Manifestations au Soudan: les soutiens au pouvoir civil manifestent en masse et crient leur impatience

Des centaines de milliers de manifestants ont défilé jeudi dans les rues du pays pour crier leur rejet des militaires toujours au pouvoir deux après la chute d’Omar el-Béchir. Les pro-militaires n’ont pas été en reste non plus. Les partisans d’un gouvernement civil ont réussi une démonstration de force au moment où le pays connaît « sa pire crise depuis deux ans » de l’aveu même du chef du gouvernement.

Des centaines de milliers de manifestants ont défilé au Soudan

Avec cette mobilisation conséquente, le Premier ministre civil Abdallah Hamdok a renforcé sa position. Dans la soirée, il s’est exprimé dans une courte vidéo. « Je salue les millions de personnes qui sont sorties dans les villes et les campagnes du pays pour affirmer leur attachement à la transformation démocratique civile et aux slogans de la révolution : Liberté, Paix et Justice. Votre voix a été entendue. Il n’y aura pas de recul sur les objectifs de la révolution. »

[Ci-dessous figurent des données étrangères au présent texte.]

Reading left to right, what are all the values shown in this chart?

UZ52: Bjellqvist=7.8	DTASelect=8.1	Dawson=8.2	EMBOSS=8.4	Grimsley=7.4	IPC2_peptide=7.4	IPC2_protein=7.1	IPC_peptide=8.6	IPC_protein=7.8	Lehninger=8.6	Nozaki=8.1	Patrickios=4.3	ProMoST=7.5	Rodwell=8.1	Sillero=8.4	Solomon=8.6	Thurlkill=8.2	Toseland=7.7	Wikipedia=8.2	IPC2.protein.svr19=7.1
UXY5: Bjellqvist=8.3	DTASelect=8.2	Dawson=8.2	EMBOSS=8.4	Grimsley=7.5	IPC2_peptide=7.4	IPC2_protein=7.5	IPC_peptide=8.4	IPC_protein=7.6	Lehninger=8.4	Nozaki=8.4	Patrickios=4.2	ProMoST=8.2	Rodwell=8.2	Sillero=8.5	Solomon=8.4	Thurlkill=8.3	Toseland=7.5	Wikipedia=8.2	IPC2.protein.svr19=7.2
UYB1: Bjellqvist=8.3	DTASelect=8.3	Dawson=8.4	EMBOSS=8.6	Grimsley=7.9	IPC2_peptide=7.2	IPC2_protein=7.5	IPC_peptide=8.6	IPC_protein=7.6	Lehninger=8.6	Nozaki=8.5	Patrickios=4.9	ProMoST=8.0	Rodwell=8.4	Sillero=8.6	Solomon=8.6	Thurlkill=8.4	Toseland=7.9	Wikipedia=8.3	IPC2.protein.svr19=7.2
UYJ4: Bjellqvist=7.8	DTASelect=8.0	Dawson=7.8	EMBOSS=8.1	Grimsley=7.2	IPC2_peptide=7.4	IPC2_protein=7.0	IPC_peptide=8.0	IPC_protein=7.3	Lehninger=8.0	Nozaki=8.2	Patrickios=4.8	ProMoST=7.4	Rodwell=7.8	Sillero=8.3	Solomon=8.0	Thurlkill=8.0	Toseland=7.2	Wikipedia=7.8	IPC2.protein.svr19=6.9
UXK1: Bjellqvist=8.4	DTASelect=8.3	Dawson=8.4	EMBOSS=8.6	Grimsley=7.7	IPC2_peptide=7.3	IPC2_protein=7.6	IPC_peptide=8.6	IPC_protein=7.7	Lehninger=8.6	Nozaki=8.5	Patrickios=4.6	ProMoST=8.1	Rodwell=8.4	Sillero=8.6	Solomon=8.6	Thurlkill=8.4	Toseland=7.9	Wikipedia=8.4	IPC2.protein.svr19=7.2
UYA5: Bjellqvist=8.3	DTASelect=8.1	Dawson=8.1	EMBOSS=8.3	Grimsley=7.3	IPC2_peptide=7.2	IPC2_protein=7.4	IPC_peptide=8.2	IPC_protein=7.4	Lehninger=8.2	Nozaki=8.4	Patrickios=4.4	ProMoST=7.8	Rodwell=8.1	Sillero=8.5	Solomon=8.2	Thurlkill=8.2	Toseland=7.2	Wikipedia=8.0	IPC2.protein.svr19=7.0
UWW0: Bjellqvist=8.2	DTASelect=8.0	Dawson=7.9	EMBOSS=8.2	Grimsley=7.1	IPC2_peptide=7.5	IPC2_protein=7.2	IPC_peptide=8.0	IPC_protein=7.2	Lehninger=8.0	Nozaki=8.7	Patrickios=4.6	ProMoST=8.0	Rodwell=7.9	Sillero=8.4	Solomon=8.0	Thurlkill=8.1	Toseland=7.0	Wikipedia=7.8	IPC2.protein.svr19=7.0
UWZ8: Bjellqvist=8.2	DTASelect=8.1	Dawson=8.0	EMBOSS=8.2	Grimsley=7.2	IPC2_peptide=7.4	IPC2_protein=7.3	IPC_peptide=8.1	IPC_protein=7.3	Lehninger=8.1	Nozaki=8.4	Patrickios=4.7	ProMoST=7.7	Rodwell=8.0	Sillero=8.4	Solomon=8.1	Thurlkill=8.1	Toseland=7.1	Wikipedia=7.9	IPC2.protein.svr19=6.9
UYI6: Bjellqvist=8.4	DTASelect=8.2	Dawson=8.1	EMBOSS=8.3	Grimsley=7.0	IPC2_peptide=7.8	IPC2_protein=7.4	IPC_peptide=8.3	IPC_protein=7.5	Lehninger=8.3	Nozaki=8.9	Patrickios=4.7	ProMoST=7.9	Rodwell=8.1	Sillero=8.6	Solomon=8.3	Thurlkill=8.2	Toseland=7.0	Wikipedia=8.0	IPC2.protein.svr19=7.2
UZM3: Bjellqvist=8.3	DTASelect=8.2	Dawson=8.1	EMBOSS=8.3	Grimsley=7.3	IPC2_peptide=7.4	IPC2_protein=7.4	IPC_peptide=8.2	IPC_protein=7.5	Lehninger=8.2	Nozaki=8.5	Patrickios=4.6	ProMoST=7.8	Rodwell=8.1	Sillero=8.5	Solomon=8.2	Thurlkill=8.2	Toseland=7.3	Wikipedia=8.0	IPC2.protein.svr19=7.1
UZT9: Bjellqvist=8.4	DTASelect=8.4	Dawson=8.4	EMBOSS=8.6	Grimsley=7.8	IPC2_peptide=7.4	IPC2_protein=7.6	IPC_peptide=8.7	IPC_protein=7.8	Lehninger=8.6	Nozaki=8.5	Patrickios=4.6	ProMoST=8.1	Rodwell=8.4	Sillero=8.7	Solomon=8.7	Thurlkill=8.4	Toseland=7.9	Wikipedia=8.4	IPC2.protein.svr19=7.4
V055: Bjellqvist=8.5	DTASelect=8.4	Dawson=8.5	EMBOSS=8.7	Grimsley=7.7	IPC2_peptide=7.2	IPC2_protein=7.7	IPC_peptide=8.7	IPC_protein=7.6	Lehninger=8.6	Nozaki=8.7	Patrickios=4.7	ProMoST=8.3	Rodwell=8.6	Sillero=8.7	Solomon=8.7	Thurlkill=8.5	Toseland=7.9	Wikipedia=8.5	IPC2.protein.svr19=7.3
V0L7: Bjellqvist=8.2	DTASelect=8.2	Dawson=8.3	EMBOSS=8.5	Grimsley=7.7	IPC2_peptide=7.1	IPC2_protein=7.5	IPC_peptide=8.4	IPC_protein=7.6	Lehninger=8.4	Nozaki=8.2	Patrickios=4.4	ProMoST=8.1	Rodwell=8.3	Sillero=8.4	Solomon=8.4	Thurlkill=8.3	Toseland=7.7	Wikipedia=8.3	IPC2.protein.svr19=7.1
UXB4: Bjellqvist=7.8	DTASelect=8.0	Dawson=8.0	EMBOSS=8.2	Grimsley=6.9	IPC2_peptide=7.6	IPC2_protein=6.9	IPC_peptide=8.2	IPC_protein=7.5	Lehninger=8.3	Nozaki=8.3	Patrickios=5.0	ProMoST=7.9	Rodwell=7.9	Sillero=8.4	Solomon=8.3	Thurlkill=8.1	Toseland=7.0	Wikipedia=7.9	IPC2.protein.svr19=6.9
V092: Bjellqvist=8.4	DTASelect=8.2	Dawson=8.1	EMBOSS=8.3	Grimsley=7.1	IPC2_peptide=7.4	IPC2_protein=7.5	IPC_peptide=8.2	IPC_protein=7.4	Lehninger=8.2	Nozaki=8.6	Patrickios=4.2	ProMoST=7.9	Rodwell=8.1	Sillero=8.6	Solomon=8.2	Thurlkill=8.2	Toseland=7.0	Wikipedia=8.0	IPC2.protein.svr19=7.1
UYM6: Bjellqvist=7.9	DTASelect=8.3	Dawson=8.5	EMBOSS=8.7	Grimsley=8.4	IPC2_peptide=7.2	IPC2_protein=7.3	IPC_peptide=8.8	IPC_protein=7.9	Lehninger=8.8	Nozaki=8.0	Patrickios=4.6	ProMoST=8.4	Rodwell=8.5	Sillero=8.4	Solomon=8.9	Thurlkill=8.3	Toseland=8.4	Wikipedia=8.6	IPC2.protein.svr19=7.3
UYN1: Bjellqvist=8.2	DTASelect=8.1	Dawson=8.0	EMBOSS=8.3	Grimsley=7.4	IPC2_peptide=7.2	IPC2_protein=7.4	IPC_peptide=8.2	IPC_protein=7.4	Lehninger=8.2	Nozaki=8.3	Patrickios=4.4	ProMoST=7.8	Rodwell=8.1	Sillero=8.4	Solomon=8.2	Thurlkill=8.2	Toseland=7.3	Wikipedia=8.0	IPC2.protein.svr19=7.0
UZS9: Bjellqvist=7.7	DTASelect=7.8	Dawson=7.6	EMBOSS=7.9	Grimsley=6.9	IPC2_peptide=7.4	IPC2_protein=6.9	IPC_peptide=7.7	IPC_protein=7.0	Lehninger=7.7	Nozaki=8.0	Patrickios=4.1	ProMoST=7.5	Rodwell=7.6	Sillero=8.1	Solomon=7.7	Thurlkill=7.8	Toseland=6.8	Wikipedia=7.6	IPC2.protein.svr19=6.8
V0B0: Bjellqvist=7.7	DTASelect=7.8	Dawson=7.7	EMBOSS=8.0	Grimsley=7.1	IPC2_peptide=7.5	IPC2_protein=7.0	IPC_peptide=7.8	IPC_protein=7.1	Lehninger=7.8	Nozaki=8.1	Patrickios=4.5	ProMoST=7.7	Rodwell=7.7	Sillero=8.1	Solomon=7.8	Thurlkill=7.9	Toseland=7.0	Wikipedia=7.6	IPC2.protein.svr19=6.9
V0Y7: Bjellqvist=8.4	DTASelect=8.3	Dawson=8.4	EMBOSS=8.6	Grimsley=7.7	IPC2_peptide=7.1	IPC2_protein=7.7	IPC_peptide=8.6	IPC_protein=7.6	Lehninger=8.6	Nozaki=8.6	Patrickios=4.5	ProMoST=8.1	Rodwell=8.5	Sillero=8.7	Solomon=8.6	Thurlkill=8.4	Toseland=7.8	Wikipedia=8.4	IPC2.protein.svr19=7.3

La crise politique n’est pas résolue pour autant. La coalition de partis civils est toujours divisée et le sit-in qui réclame la chute du gouvernement et le retour des militaires au pouvoir, et campe devant le palais présidentiel depuis le 16 octobre est toujours en place.

Les militaires semblent bien déterminés à ne pas céder leur siège si facilement, et l’impatience monte, comme nous l’explique Sumaya Ishag, qui exerce en tant qu’avocate. « Le tribunal constitutionnel n’a pas encore été formé. Le Parlement transitionnel non plus. Pourquoi ce retard ? Pourquoi n’avons-nous pas encore extradé el-Béchir à La Haye ? Pourquoi n’y-a-t-il toujours pas de justice pour les martyrs qui sont tombés pendant la révolution ? Et pour les filles violées le 3 juin 2019 ? Nous attendons des réponses. Tous ces retards sont dans l’intérêt de ceux qui ont participé à ces crimes et qui sont toujours au pouvoir. » 

Ce sont justement ces dossiers de justice transitionnelle qui sont au cœur de la discorde entre civils et militaires, en plus du poids de l’armée dans l’économie. Si ces derniers transfèrent le pouvoir aux civils, ils deviendraient de simples justiciables. Le bras de fer est loin d’être terminé.